Over the Wire - Bandit Wargame Solutions Level 1-6

Wargame in hacking is a security challenge in which one must exploit a vulnerability in a system or application or gain access to a computer system. These wargames are intended to increase your knowledge about security measures and counter measures.

One of the most famous wargaming site is called overthewire.org. In this site "Bandit" is the recommended game to start if you are new to site. In this game, password for the next level is hidden in the previous level. You goal is to find that hidden password.

You should already be familiar with basic Linux commands before attempting this wargame. It doesn't matter you don't know much more on Linux, by doing this wargame you can gain fair knowledge on Linux commands. And most importantly you have to use a bit of your own intuition to figure out how to make it from one level to the next.



If you are using Linux/Unix platform;

  • Open a Terminal.
  • type ssh levelNumber@bandit.labs.overthewire.org -p 2220 and then type the password you have found                                                       Eg: bandit0@bandit.labs.overthewire.org -p 2220
  • Once you have found the password for the next level use 'exit' command to disconnect connection to server.
  • Reconnect to the server to go the next level.



If you are using Windows;



  • Click Open.
  • Once terminal is opened type username and password.
  • After you have found the password for the next level restart the Putty and go the next level.


I'm using Putty to play the game. I digress, use my posted solutions to learn and understand the levels or compare with your own solutions. Enjoy!

Level 0:

Type username as 'bandit0' and password as 'bandit0'.
Then find the password for the next level by typing below commands.

====================

What you need to do:
1. List the steps the Bandit walkthrough gives for connecting on a Linux/Unix platform.
2. In the Bandit walkthrough, what username and password are used to log in at Level 0?
3. Continue the Bandit walkthrough from where it stops.

(Items from a data source)
====================

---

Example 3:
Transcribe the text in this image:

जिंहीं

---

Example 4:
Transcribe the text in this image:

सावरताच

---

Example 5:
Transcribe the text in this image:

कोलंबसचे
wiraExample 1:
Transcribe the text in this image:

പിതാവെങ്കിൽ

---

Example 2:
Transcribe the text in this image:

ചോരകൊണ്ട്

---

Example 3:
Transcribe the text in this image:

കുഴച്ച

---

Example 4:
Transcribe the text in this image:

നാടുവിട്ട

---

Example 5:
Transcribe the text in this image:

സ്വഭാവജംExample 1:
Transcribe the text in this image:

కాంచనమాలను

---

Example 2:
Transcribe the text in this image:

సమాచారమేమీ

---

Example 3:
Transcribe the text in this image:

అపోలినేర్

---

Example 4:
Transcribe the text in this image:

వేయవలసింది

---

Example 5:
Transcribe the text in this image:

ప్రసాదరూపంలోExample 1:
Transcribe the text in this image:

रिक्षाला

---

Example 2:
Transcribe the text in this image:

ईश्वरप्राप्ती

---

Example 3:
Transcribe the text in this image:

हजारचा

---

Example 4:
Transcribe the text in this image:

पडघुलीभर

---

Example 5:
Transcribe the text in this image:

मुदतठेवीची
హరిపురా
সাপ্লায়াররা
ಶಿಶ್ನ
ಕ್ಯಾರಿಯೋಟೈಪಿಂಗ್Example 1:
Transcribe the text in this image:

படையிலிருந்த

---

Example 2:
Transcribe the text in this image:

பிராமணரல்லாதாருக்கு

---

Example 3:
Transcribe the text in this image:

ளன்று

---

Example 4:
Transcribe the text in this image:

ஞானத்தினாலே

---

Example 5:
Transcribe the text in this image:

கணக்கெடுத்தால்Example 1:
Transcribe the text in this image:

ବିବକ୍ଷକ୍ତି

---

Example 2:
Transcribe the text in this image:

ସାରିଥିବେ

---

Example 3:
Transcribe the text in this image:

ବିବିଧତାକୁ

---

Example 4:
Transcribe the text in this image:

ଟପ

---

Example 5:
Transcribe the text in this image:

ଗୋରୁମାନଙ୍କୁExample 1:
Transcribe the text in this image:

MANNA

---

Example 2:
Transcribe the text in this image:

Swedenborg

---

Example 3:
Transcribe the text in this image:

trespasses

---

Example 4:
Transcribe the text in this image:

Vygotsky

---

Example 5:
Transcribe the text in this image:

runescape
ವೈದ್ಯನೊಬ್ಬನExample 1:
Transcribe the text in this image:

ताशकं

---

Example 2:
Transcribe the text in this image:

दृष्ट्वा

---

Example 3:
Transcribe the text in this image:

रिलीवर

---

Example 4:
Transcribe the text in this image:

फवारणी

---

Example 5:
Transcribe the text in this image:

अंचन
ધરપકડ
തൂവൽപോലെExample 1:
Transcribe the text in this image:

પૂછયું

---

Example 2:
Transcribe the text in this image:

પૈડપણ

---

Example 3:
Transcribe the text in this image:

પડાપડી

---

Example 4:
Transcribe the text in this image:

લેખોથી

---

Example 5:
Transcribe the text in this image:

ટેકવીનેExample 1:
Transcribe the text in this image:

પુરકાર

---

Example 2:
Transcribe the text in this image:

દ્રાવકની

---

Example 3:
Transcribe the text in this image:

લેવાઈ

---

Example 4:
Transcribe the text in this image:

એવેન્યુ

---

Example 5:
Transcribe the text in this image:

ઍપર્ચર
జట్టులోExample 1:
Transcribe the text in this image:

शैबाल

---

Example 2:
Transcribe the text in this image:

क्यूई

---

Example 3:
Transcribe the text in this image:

====================

Numbered answers:
1.
- Open a Terminal.
- Type ssh levelNumber@bandit.labs.overthewire.org -p 2220, then type the password you have found (for example, bandit0@bandit.labs.overthewire.org -p 2220).
- Once you have found the password for the next level, use the 'exit' command to disconnect from the server.
- Reconnect to the server to go to the next level.

2. The username and the password are both 'bandit0'.

3.
bandit0@bandit:~$ ls
readme
bandit0@bandit:~$ cat readme
boJ9jbbUNNfktd78OOpsqOltutMc3MY1       <- Password for next level         
bandit0@bandit:~$

New things we learn from this level:
  • ls - lists current directory contents of files and directories.
  • cat - display the content of text files (and to combine several files to one file).


Level 0 -> Level 1
Type username as 'bandit1' and password as 'boJ9jbbUNNfktd78OOpsqOltutMc3MY1'.
Then find the password for the next level.

bandit1@bandit:~$ ls
-
bandit1@bandit:~$ cat < -
CV1DtqXWVFXTvM2F0k09SHz0YwRINYA9
bandit1@bandit:~$

New things we learn from this level:
  • How to read files with dashed filename? use redirection operator to get input from stdin.
References: 



Level 1 -> Level 2

 bandit2@bandit:~$ ls
spaces in this filename
bandit2@bandit:~$ cat "spaces in this filename"
UmHadQclWmgdLOKQ3YNgjWxGoRMb5luK
bandit2@bandit:~$

New things we learn from this level:
  • How to read file which has spaces in the file name? type the file name inside double quotations mark.


Level 2 -> Level 3

 bandit3@bandit:~$ ls
inhere
bandit3@bandit:~$ cd inhere
bandit3@bandit:~/inhere$ ls -al
total 12
drwxr-xr-x 2 root    root    4096 Jun 15 11:41 .
drwxr-xr-x 4 bandit3 bandit3 4096 Jul 25 12:12 ..
-rw-r----- 1 bandit4 bandit3   33 Jun 15 11:41 .hidden
bandit3@bandit:~/inhere$ cat .hidden
pIwrPrtPN36QITSp3EQaw936yaFoFgAB
bandit3@bandit:~/inhere$

New things we learn from this level:
  • Files name starts with dot(.) are the hidden files.
  • cd - to change the directory/folder (to go inside a directory)
  • ls -al - list files and directories in long format including hidden files
  • How to view hidden file content? use dot(.) in front of the file name 


Level 3 -> Level 4

bandit4@bandit:~$ ls
inhere
bandit4@bandit:~$ cd inhere
bandit4@bandit:~/inhere$ ls -al
total 48
-rw-r----- 1 bandit5 bandit4   33 Jun 15 11:41 -file00
-rw-r----- 1 bandit5 bandit4   33 Jun 15 11:41 -file01
-rw-r----- 1 bandit5 bandit4   33 Jun 15 11:41 -file02
-rw-r----- 1 bandit5 bandit4   33 Jun 15 11:41 -file03
-rw-r----- 1 bandit5 bandit4   33 Jun 15 11:41 -file04
-rw-r----- 1 bandit5 bandit4   33 Jun 15 11:41 -file05
-rw-r----- 1 bandit5 bandit4   33 Jun 15 11:41 -file06
-rw-r----- 1 bandit5 bandit4   33 Jun 15 11:41 -file07
-rw-r----- 1 bandit5 bandit4   33 Jun 15 11:41 -file08
-rw-r----- 1 bandit5 bandit4   33 Jun 15 11:41 -file09
drwxr-xr-x 2 root    root    4096 Jun 15 11:41 .
drwxr-xr-x 4 bandit4 bandit4 4096 Jul 25 12:52 ..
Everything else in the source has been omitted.